Case – Dell: Selling Directly, Globally
After years of robust growth, Dell is facing challenges both home and abroad. Market share and profitability have declined with its previously successful direct-selling model under intense scrutiny. With China providing the litmus test, Dell faces three key challenges: to determine whether the direct selling model will work overseas and if so, when to switch from an indirect selling to direct selling model once it has entered the market, and lastly to how to do with consumers who are increasingly buying mobile PCs from retail stores.
Company in the U.S.
Direct Sales Model: Michael Dell created three golden rules: “never sell indirectly,” “zero inventory,” and “always listen to the customer.” These rules were supported by efficient manufacturing, supply chain management, and standards-based technology. Two competitive advantages: The competitive advantages by implementing the direct sales model were cost leadership and high visibility of customer demand. These enabled Dell to implement zero inventory, leading to cost savings hence more affordable prices to customers. www.dell.com: The website decreased the marketing cost because of posting the product information online. They also gained better idea of customer behavior through online.
Company global (including China)
####################
List of tasks:
(1) According to the Dell case text, what two competitive advantages came from using the direct sales model?
(2) In the Dell case text, take the part that opens with the words containing "Company in the" and closes with "behavior through online.". Write it out again, swapping "cost leadership" for "price leadership".
The lines that come next have nothing to do with the Dell case text.
####################
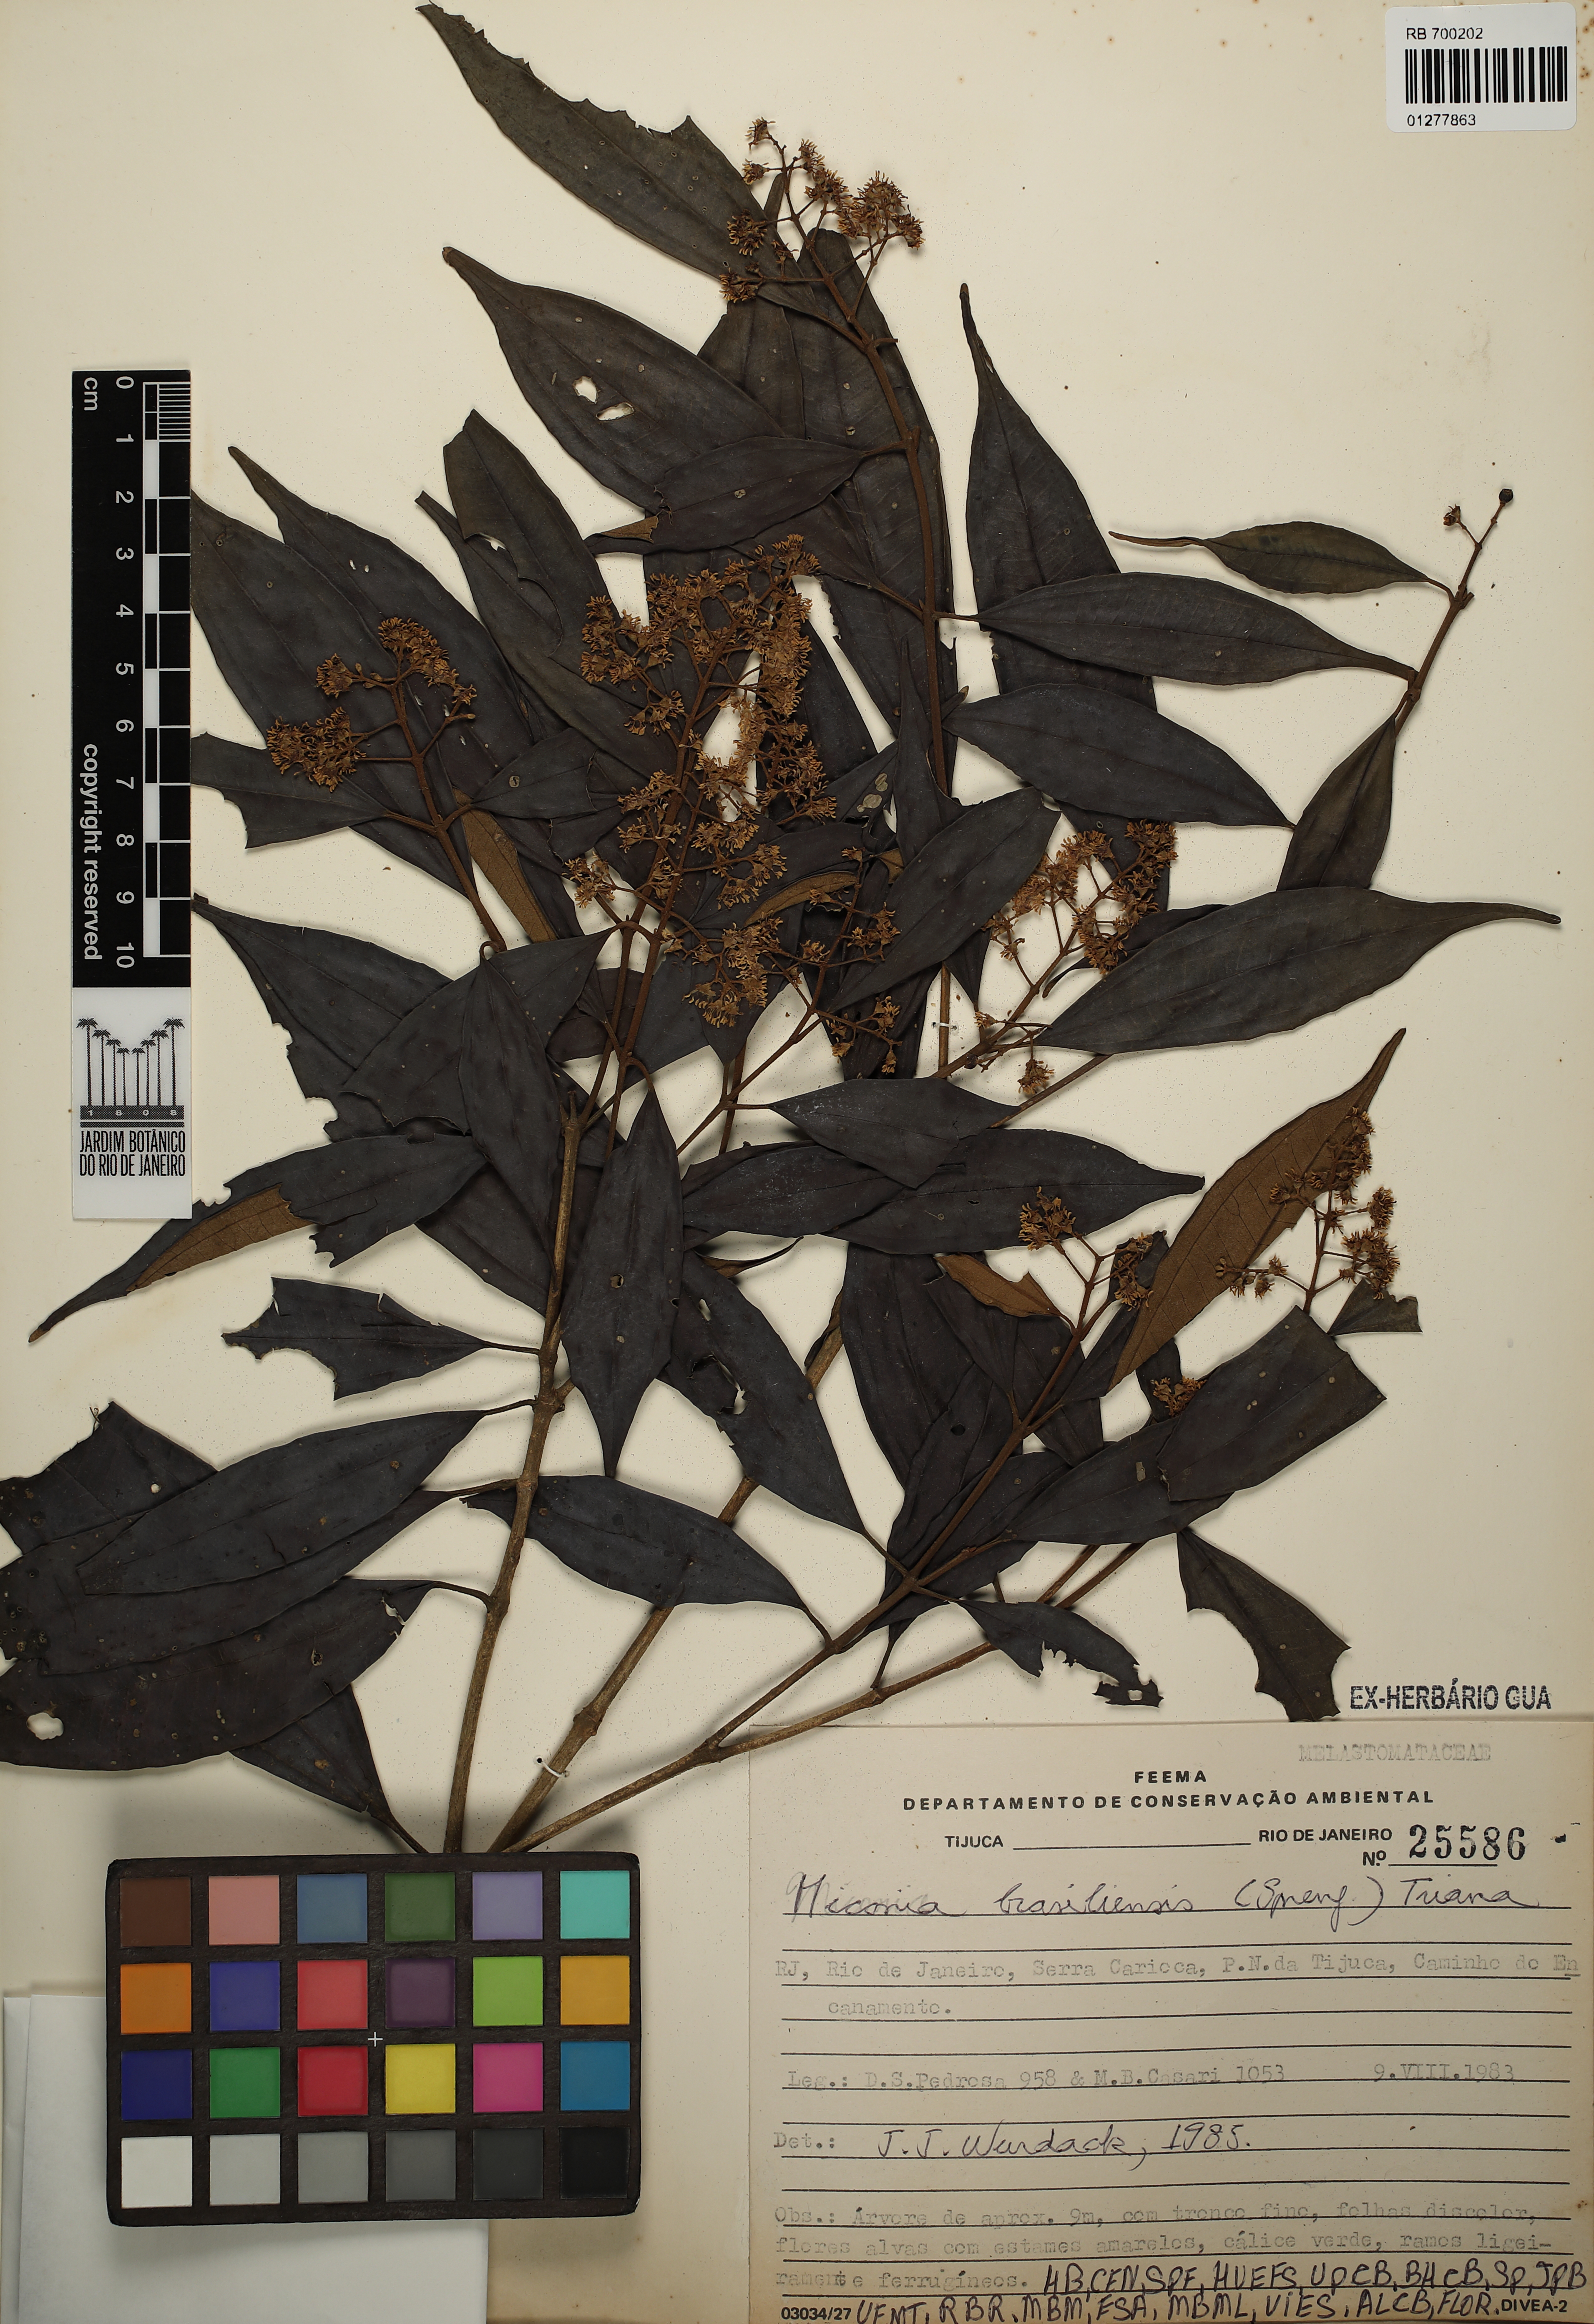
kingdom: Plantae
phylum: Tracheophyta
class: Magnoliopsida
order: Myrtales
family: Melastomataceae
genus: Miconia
####################
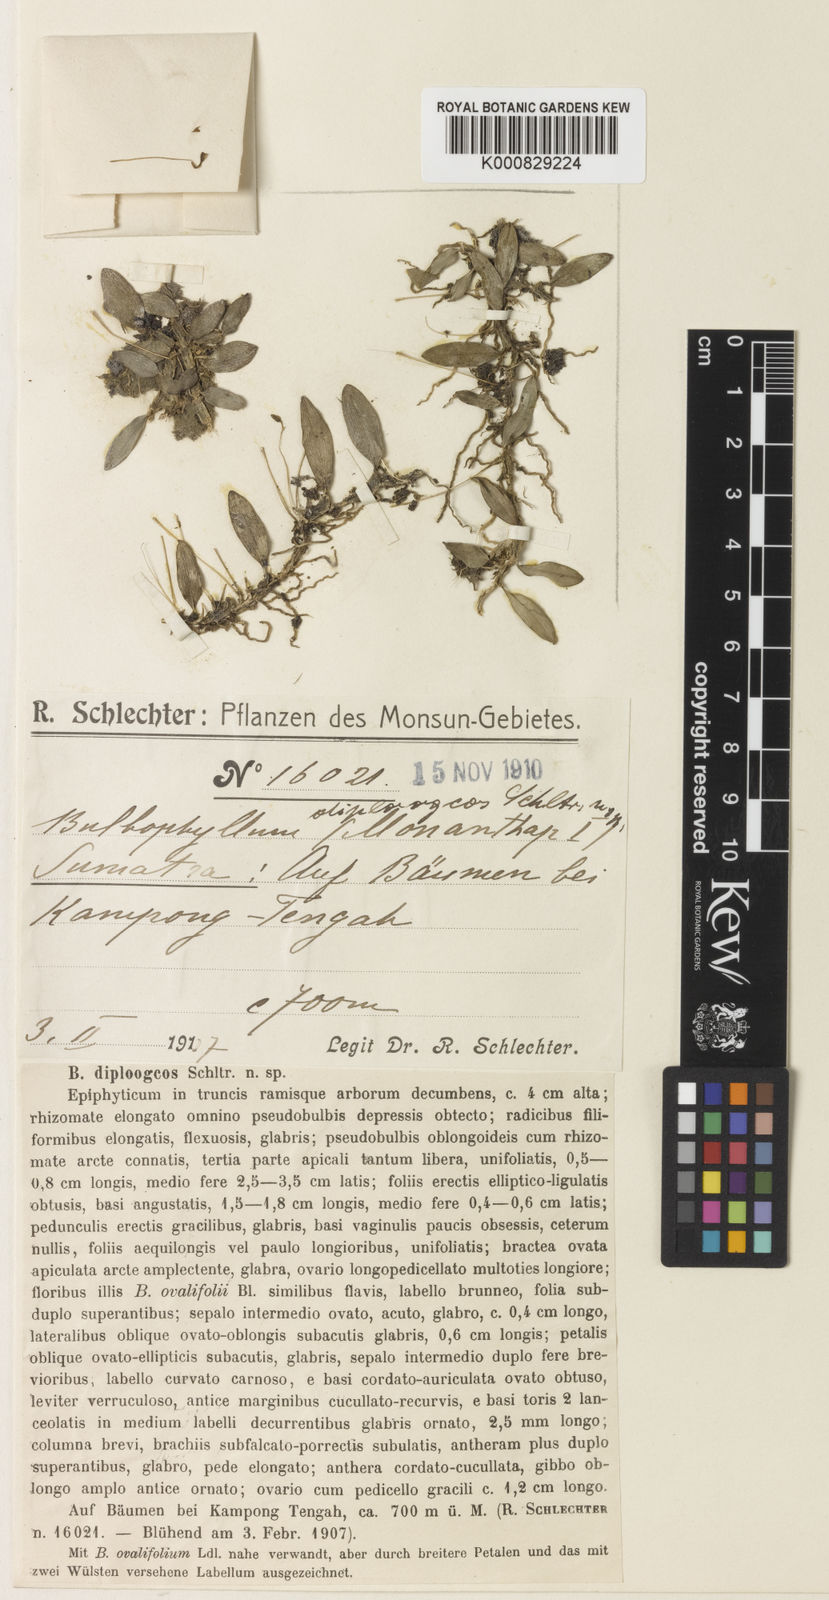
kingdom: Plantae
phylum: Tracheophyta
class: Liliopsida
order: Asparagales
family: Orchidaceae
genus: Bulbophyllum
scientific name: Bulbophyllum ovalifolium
####################
Solutions to the problems:
(1) Cost leadership and high visibility of customer demand.

(2)
Company in the U.S.
Direct Sales Model: Michael Dell created three golden rules: “never sell indirectly,” “zero inventory,” and “always listen to the customer.” These rules were supported by efficient manufacturing, supply chain management, and standards-based technology. Two competitive advantages: The competitive advantages by implementing the direct sales model were price leadership and high visibility of customer demand. These enabled Dell to implement zero inventory, leading to cost savings hence more affordable prices to customers. www.dell.com: The website decreased the marketing cost because of posting the product information online. They also gained better idea of customer behavior through online.